Aim of the exercise ▸ All of the data below is to be copied exactly.

(Source records)
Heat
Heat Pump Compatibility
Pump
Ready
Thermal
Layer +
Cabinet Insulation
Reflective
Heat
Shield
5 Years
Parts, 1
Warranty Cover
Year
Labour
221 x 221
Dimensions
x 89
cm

Your response ▸
Heat
Heat Pump Compatibility
Pump
Ready
Thermal
Layer +
Cabinet Insulation
Reflective
Heat
Shield
5 Years
Parts, 1
Warranty Cover
Year
Labour
221 x 221
Dimensions
x 89
cm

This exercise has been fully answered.